[Entries taken from a collection]
>>>

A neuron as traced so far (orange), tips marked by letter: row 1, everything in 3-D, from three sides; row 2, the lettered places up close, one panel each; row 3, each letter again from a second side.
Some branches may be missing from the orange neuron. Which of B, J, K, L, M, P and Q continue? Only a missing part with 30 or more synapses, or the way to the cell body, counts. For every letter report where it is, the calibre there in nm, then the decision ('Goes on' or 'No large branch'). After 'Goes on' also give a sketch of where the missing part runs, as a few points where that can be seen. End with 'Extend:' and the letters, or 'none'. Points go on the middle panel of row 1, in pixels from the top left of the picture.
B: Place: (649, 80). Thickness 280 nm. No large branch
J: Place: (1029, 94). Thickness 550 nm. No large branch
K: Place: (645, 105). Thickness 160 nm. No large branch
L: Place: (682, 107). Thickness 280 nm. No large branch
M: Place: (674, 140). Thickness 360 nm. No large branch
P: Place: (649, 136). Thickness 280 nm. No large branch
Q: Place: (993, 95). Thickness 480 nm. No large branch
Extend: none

<<<

REQUIRED ACTION
Render the whole set of entries again, exactly as given.

SOLUTION TO THE EXERCISE
A neuron as traced so far (orange), tips marked by letter: row 1, everything in 3-D, from three sides; row 2, the lettered places up close, one panel each; row 3, each letter again from a second side.
Some branches may be missing from the orange neuron. Which of B, J, K, L, M, P and Q continue? Only a missing part with 30 or more synapses, or the way to the cell body, counts. For every letter report where it is, the calibre there in nm, then the decision ('Goes on' or 'No large branch'). After 'Goes on' also give a sketch of where the missing part runs, as a few points where that can be seen. End with 'Extend:' and the letters, or 'none'. Points go on the middle panel of row 1, in pixels from the top left of the picture.
B: Place: (649, 80). Thickness 280 nm. No large branch
J: Place: (1029, 94). Thickness 550 nm. No large branch
K: Place: (645, 105). Thickness 160 nm. No large branch
L: Place: (682, 107). Thickness 280 nm. No large branch
M: Place: (674, 140). Thickness 360 nm. No large branch
P: Place: (649, 136). Thickness 280 nm. No large branch
Q: Place: (993, 95). Thickness 480 nm. No large branch
Extend: none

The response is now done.